Bis auf die Heimfahrt vom KH Waldshut nach St. Blasien mussten 2018 keine Kräfte oder Krankenkraftwagen vom Katastrophenschutzes zur Verstärkung alarmiert werden.

Alle 10 Patiententransporte von der Hoorigen Mess in ein Krankenhaus wurden von den vor Ort vorgehaltenen Krankenkraftwagen ohne Notarztbegleitung durchgeführt.

Im Jahr 2018 hatten wir 5 Einsatzfahrzeuge vom Katastrophenschutz vom DRK KV Waldshut und zwei Krankenwagen (KTW und RTW) vom Rettungsdienst (DRK KV Waldshut) im Einsatz. Hierbei haben wir erstmalig den in Ühlingen nur an Wochentagen (außer samstags) besetzten RTW eingesetzt. Dies war eine gute Übung um unseren Einsatzkräften zu vermitteln, dass es außerhalb der festgelegten Vorhaltung in Ühlingen einen einsetzbaren RTW hat.

Es waren 27 DRK Einsatzkräfte plus drei wechselnde Schulsanitäter beim Sanitätswachdienst in Tiengen im Einsatz. Unter den 27 Einsatzkräften war auch der Notarzt Dr. D. Arndt.

Die Anzahl der Einsätze im Rettungsdienst war während der Hoorigen Mess im Rettungsdienstbereich Waldshut unterdurchschnittlich. 

Die BR Tiengen war mit 19 Personen inkl. Schulsanitätsdienst im Einsatz. Umgerechnet auf eine Einsatzzeit von 12 Stunden gibt dies ohne die drei Schulsanitäter 9 äquivalente Einsatzkräfte. 

Die erbrachten Hilfeleistungen an der Hoorigen Mess 2018 liegen geringfügig unter dem langjährigen Durchschnitt. Jedoch hatten wir 2018 mehr Patienten die länger zum Ausnüchtern in der UHS waren. 2018 hatten wir an der Hoorigen Mess keine Erste Hilfe Leistungen bzw. Schnittwunden die durch Glasbruch verursacht wurden.

Wir haben auch festgestellt, dass sich Einsatzschwerpunkte von Jahr zu Jahr verschieben. In diesem Jahr war der grösste Einsatzschwerpunkt um den Storchenturm. In der Vergangenheit waren Einsatzschwerpunkte beim Kriegerdenkmal, im Bereich vom Bahnhof oder am Schlossplatz. Mit unserem Einsatzkonzept für den Sanitätswachdienst können wir auf die wechselnden Einsatzschwerpunkte sofort reagieren. 

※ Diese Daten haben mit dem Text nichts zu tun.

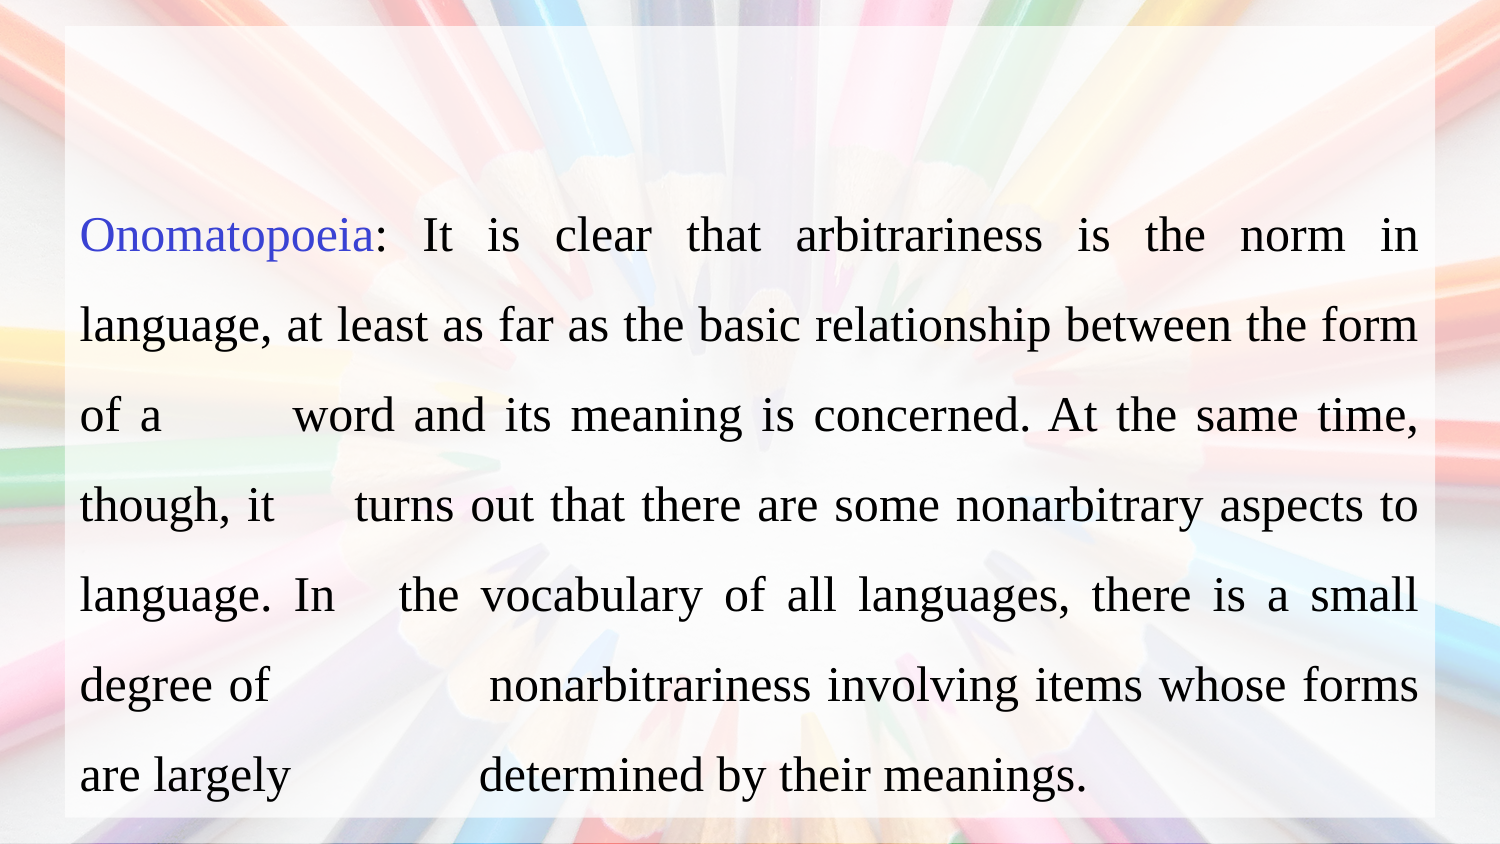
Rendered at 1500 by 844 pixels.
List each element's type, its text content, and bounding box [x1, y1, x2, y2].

text_box Onomatopoeia: It is clear that arbitrariness is the norm in language, at least as far as the basic relationship between the form of a word and its meaning is concerned. At the same time, though, it turns out that there are some nonarbitrary aspects to language. In the vocabulary of all languages, there is a small degree of nonarbitrariness involving items whose forms are largely determined by their meanings. [64, 164, 1436, 810]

Die vier von uns vorgehaltenen Krankenkraftwagen haben die Anforderungen vom Rettungsdienstgesetz Baden- Württemberg erfüllt. Die Erfahrung an der Hoorigen Mess 2018 haben wieder zeigt, dass die ständige Vorhaltung von mindestens einem Notarzt mit Zubringerfahrzeug, drei Rettungswagen, einem Krankenwagen und zwei Mannschaftstransportwagen sinnvoll und angemessen ist.

2018 haben wir zum ersten mal 3 Rettungswagen und ein Krankenwagen eingesetzt (früher 2 RTW und 2 KTW). Diese Massnahmen hat uns eine grössere Flexibilität beim Zuordnen der Krankenkraftwagen zu den Notrufen gegeben. Dies soll wenn möglich in der Zukunft beibehalten werden.